Julia1  
                
               
                 
              
                  
                    February 7, 2020,  4:54pm
                   
                   
              1 
               
             
            
              Hi how’s t going?
I’ve searched all over the place for regular expression column filtering in Julia, but I can’t seem to figure it out.
Say you have a variable regex that contains a regular expression string.
This works for me in Pandas: 
cols = [val for val in df.columns if df[val].str.contains(regex).any()]
How would I do this in Julia
             
            
               
               
               
            
            
           
          
            
            
              Are you looking for columns whose name matches a regular expression?

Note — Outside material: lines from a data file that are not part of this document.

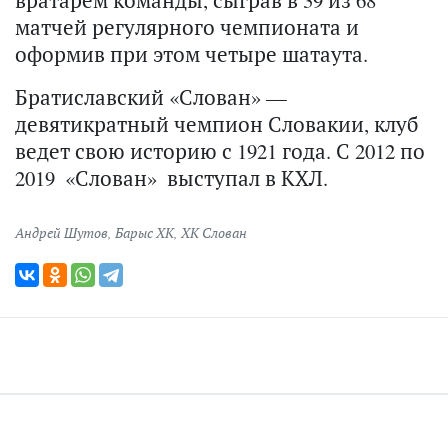
вратарем команды, сыграв в 39 из 68
матчей регулярного чемпионата и
оформив при этом четыре шатаута.
Братиславский «Слован» —
девятикратный чемпион Словакии, клуб
ведет свою историю с 1921 года. С 2012 по
2019 «Слован» выступал в КХЛ.
Андрей Шутов
,
Барыс ХК
,
ХК Слован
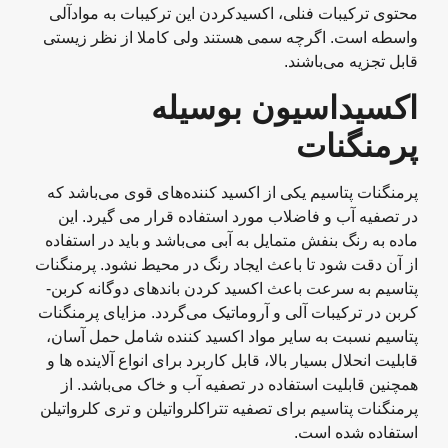
محتوی ترکیبات فنلی، اکسیدکردن این ترکیبات به مواد‌آلی
واسطه است. اگرچه سمی هستند ولی کاملا از نظر زیستی
قابل تجزیه می‌باشند.
اکسیداسیون بوسیله
پرمنگنات
پرمنگنات پتاسیم یکی از اکسید کننده‌های قوی می‌باشد که
در تصفیه آب و فاضلاب مورد استفاده قرار می گیرد. این
ماده به رنگ بنفش متمایل به آبی می‌باشد و باید در استفاده
از آن دقت شود تا باعث ایجاد رنگ در محیط نشود. پرمنگنات
پتاسیم به سرعت باعث اکسید کردن باندهای دوگانه کربن-
کربن در ترکیبات آلی و آروماتیک می‌گردد. مزایای پرمنگنات
پتاسیم نسبت به سایر مواد اکسید کننده شامل حمل آسان،
قابلیت انحلال بسیار بالا، قابل کاربرد برای انواع آلاینده ها و
همچنین قابلیت استفاده در تصفیه آب و خاک می‌باشد. از
پرمنگنات پتاسیم برای تصفیه تتراکلرواتیلن و تری کلرواتیلن
استفاده شده است.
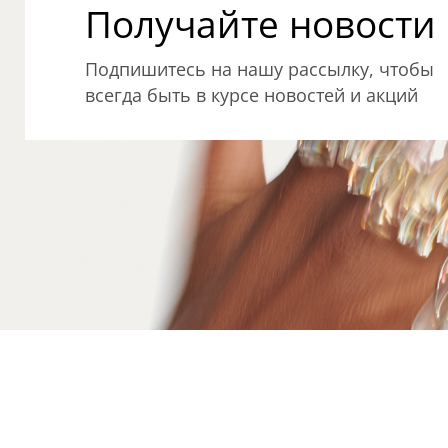
Получайте новости о
Подпишитесь на нашу рассылку, чтобы
всегда быть в курсе новостей и акций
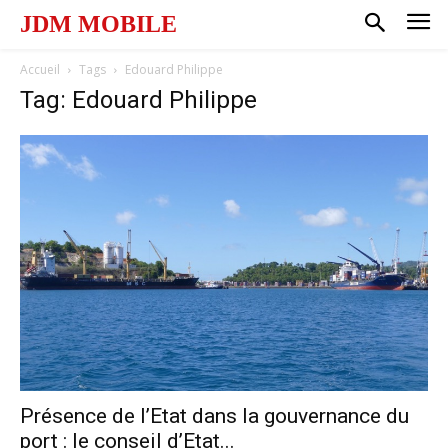
JDM MOBILE
Accueil
Tags
Edouard Philippe
Tag: Edouard Philippe
Présence de l’Etat dans la gouvernance du
port : le conseil d’Etat...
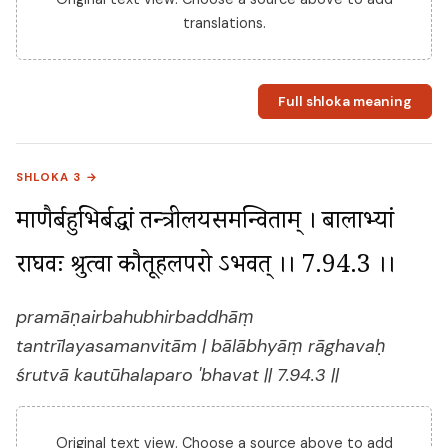
translations.
Full shloka meaning
SHLOKA 3 →
प्रमाणैर्बहुभिर्बद्धां तन्त्रीलयसमन्विताम् । बालाभ्यां 
राघवः श्रुत्वा कौतूहलपरो ऽभवत् ।। 7.94.3 ।।
pramāṇairbahubhirbaddhāṃ
tantrīlayasamanvitām | bālābhyāṃ rāghavaḥ
śrutvā kautūhalaparo 'bhavat || 7.94.3 ||
Original text view. Choose a source above to add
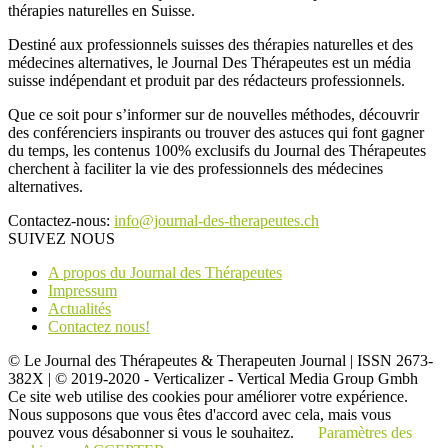
thérapies naturelles en Suisse.
Destiné aux professionnels suisses des thérapies naturelles et des
médecines alternatives, le Journal Des Thérapeutes est un média
suisse indépendant et produit par des rédacteurs professionnels.
Que ce soit pour s’informer sur de nouvelles méthodes, découvrir
des conférenciers inspirants ou trouver des astuces qui font gagner
du temps, les contenus 100% exclusifs du Journal des Thérapeutes
cherchent à faciliter la vie des professionnels des médecines
alternatives.
Contactez-nous:
info@journal-des-therapeutes.ch
SUIVEZ NOUS
A propos du Journal des Thérapeutes
Impressum
Actualités
Contactez nous!
© Le Journal des Thérapeutes & Therapeuten Journal | ISSN 2673-
382X | © 2019-2020 - Verticalizer - Vertical Media Group Gmbh
Ce site web utilise des cookies pour améliorer votre expérience.
Nous supposons que vous êtes d'accord avec cela, mais vous
pouvez vous désabonner si vous le souhaitez.
Paramètres des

That’s just df[!, r"x"]. Go here Getting Started · DataFrames.jl  and look for the regular expression example.
             
            
               
               
               
            
            
           
          
            
              
                Julia1  
                
               
              
                  
                    February 7, 2020,  5:36pm
                   
                   
              3 
               
             
            
              No I’m looking columns that have a row value that matches the regular expression. Not the column name itself.
             
            
               
               
               
            
            
           
          
            
            
              It is simple:
cols = [k for k in names(df) if any(occursin.(r"...", df[:,k]))]
 
names(df) gives the columns. 
occursin(r"…", string) indicates if the regexp is inside the string. If you have a vector you must use it with the “.”.
I recommend the official documentation, and the tutorial of the same author.
             
            
               
               
               
            
            
           
          
            
            
              I think this won’t work if some of the columns aren’t string type. How about
function hasmatch(col, regex)
    eltype(col) <: AbstractString || return false
    return any(x -> occursin(regex, x), col)
end
df = DataFrame(A = rand(10), B = "x", C = "y")
regex = r"x"
cols = [col for col in eachcol(df) if hasmatch(col, regex)]
 
             
            
               
               
              1 Like 
            
            
           
          
            
            
              Could also add a conditional to @dmolina ’s code:
cols = [k for k in names(df) if eltype(df[!,k]) <: AbstractString && any(occursin.(r"...", df[!,k]))]
 
Note: I also changed the column selection to df[!,k] rather than df[:,k], since the latter makes a (unneeded) copy of the column.